→ Stated task 1
Could you format everything in the records, from the first line down to and including the line that contains "picture [554, 343, 1158, 1146]", as a numbered list with blank lines left out?

── Document segment ──

According to this newspaper account, police say the dead girl, Madison Brooks, had been drinking at a college bar, was blind drunk, and asked the men to take her home. On the way there, two of the men allegedly raped her in the back seat, then they put her out of the car when they had had their way with her. Still wasted, the poor girl wandered into traffic, was hit by a car, and killed. Evil bastards. I hope they die of old age in jail.

My son who just finished LSU sent it to me. I responded by telling him that what that girl did was just another Saturday night for us when I was at LSU in the 1980s. That is, drinking to great excess was normal, and leaving the bar with someone you wanted to hook up with was too (there is no reason to believe that Brooks thought she was consenting to sex with the men when she accepted a ride home). The point is that the behavior that was totally normal for LSU students in my day -- binge drinking, every weekend, with all that entailed for drunk driving, sex, and the rest -- strikes me now, in my mid-fifties, as horrifying. To be sure, I hate how colleges now, overreacting to this kind of thing, try to police student life to an obnoxious degree. But that came from somewhere. What I think about is how the culture that produced me and other LSU students taught us that it was perfectly normal to binge-drink to the point of blackout. The first time I came to understand that that wasn't normal was when I was visiting the Netherlands one summer in the late 1980s, sitting out on a terrace drinking beer with Dutch friends, when one of them said we needed to drink up and go, because that bus that just pulled up is full of Norwegian tourists, and they're going to swamp the place, drink all the beer, and get rowdy. Why? Because beer in the Netherlands is far cheaper than it is in Norway, and young people from there take binge-drinking holidays.

───
── Material to process ──

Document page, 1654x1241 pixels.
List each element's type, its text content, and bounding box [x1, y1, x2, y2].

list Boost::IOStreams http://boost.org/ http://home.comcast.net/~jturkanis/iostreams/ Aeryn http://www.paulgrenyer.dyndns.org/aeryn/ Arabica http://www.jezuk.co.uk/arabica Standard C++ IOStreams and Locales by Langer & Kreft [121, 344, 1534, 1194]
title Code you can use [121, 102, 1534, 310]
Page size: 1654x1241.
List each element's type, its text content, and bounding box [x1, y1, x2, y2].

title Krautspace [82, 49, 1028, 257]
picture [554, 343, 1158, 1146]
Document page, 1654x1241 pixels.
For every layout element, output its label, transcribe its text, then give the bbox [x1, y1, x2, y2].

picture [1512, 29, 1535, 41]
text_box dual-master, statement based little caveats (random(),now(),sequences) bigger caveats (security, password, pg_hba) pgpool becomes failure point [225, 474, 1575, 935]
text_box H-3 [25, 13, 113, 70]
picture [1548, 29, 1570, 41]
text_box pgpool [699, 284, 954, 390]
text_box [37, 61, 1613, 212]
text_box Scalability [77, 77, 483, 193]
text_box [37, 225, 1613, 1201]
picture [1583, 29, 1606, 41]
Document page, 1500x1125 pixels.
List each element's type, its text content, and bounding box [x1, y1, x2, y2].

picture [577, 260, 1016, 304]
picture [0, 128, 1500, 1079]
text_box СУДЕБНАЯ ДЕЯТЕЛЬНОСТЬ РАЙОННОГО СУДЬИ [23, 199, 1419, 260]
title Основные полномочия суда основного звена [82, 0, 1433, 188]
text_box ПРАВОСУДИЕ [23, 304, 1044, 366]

───

→ Stated task 2
Can you extract the entire passage on binge drinking at LSU, word for word?

→ Reply 1
1. Document page, 1654x1241 pixels.
2. List each element's type, its text content, and bounding box [x1, y1, x2, y2].
3. list Boost::IOStreams http://boost.org/ http://home.comcast.net/~jturkanis/iostreams/ Aeryn http://www.paulgrenyer.dyndns.org/aeryn/ Arabica http://www.jezuk.co.uk/arabica Standard C++ IOStreams and Locales by Langer & Kreft [121, 344, 1534, 1194]
4. title Code you can use [121, 102, 1534, 310]
5. Page size: 1654x1241.
6. List each element's type, its text content, and bounding box [x1, y1, x2, y2].
7. title Krautspace [82, 49, 1028, 257]
8. picture [554, 343, 1158, 1146]

→ Reply 2
According to this newspaper account, police say the dead girl, Madison Brooks, had been drinking at a college bar, was blind drunk, and asked the men to take her home. On the way there, two of the men allegedly raped her in the back seat, then they put her out of the car when they had had their way with her. Still wasted, the poor girl wandered into traffic, was hit by a car, and killed. Evil bastards. I hope they die of old age in jail.

My son who just finished LSU sent it to me. I responded by telling him that what that girl did was just another Saturday night for us when I was at LSU in the 1980s. That is, drinking to great excess was normal, and leaving the bar with someone you wanted to hook up with was too (there is no reason to believe that Brooks thought she was consenting to sex with the men when she accepted a ride home). The point is that the behavior that was totally normal for LSU students in my day -- binge drinking, every weekend, with all that entailed for drunk driving, sex, and the rest -- strikes me now, in my mid-fifties, as horrifying. To be sure, I hate how colleges now, overreacting to this kind of thing, try to police student life to an obnoxious degree. But that came from somewhere. What I think about is how the culture that produced me and other LSU students taught us that it was perfectly normal to binge-drink to the point of blackout. The first time I came to understand that that wasn't normal was when I was visiting the Netherlands one summer in the late 1980s, sitting out on a terrace drinking beer with Dutch friends, when one of them said we needed to drink up and go, because that bus that just pulled up is full of Norwegian tourists, and they're going to swamp the place, drink all the beer, and get rowdy. Why? Because beer in the Netherlands is far cheaper than it is in Norway, and young people from there take binge-drinking holidays.